Start of Block
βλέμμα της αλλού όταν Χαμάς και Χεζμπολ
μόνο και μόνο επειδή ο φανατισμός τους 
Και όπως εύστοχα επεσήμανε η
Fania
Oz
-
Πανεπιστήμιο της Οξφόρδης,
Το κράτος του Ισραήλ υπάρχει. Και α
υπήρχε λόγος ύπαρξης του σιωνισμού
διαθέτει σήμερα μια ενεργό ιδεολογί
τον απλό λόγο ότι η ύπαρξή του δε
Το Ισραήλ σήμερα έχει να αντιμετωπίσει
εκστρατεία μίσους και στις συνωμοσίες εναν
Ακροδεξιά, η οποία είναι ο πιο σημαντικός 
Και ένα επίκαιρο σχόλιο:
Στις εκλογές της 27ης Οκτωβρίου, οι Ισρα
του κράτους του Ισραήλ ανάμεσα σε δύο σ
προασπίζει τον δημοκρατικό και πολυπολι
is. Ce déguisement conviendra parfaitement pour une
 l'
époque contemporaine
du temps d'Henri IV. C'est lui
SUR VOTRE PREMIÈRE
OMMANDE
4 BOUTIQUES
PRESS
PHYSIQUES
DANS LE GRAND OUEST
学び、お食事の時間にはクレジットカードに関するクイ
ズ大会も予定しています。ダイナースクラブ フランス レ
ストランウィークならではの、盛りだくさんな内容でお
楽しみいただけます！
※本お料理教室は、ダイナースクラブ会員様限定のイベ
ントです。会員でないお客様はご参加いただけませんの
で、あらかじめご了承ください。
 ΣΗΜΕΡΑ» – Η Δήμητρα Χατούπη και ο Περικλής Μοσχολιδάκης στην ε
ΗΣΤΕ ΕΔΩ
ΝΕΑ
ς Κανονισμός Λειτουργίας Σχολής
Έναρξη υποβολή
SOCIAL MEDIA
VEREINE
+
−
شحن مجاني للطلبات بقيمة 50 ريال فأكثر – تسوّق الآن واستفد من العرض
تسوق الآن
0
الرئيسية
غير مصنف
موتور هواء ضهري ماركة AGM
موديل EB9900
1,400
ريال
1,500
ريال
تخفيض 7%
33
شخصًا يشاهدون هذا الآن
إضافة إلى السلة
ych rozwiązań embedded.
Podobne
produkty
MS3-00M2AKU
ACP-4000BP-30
End of Block
### What needs to be done
Return the lines of every entry above, character for character and in the same order, without changing anything.

### Task result
βλέμμα της αλλού όταν Χαμάς και Χεζμπολ
μόνο και μόνο επειδή ο φανατισμός τους 
Και όπως εύστοχα επεσήμανε η
Fania
Oz
-
Πανεπιστήμιο της Οξφόρδης,
Το κράτος του Ισραήλ υπάρχει. Και α
υπήρχε λόγος ύπαρξης του σιωνισμού
διαθέτει σήμερα μια ενεργό ιδεολογί
τον απλό λόγο ότι η ύπαρξή του δε
Το Ισραήλ σήμερα έχει να αντιμετωπίσει
εκστρατεία μίσους και στις συνωμοσίες εναν
Ακροδεξιά, η οποία είναι ο πιο σημαντικός 
Και ένα επίκαιρο σχόλιο:
Στις εκλογές της 27ης Οκτωβρίου, οι Ισρα
του κράτους του Ισραήλ ανάμεσα σε δύο σ
προασπίζει τον δημοκρατικό και πολυπολι
is. Ce déguisement conviendra parfaitement pour une
 l'
époque contemporaine
du temps d'Henri IV. C'est lui
SUR VOTRE PREMIÈRE
OMMANDE
4 BOUTIQUES
PRESS
PHYSIQUES
DANS LE GRAND OUEST
学び、お食事の時間にはクレジットカードに関するクイ
ズ大会も予定しています。ダイナースクラブ フランス レ
ストランウィークならではの、盛りだくさんな内容でお
楽しみいただけます！
※本お料理教室は、ダイナースクラブ会員様限定のイベ
ントです。会員でないお客様はご参加いただけませんの
で、あらかじめご了承ください。
 ΣΗΜΕΡΑ» – Η Δήμητρα Χατούπη και ο Περικλής Μοσχολιδάκης στην ε
ΗΣΤΕ ΕΔΩ
ΝΕΑ
ς Κανονισμός Λειτουργίας Σχολής
Έναρξη υποβολή
SOCIAL MEDIA
VEREINE
+
−
شحن مجاني للطلبات بقيمة 50 ريال فأكثر – تسوّق الآن واستفد من العرض
تسوق الآن
0
الرئيسية
غير مصنف
موتور هواء ضهري ماركة AGM
موديل EB9900
1,400
ريال
1,500
ريال
تخفيض 7%
33
شخصًا يشاهدون هذا الآن
إضافة إلى السلة
ych rozwiązań embedded.
Podobne
produkty
MS3-00M2AKU
ACP-4000BP-30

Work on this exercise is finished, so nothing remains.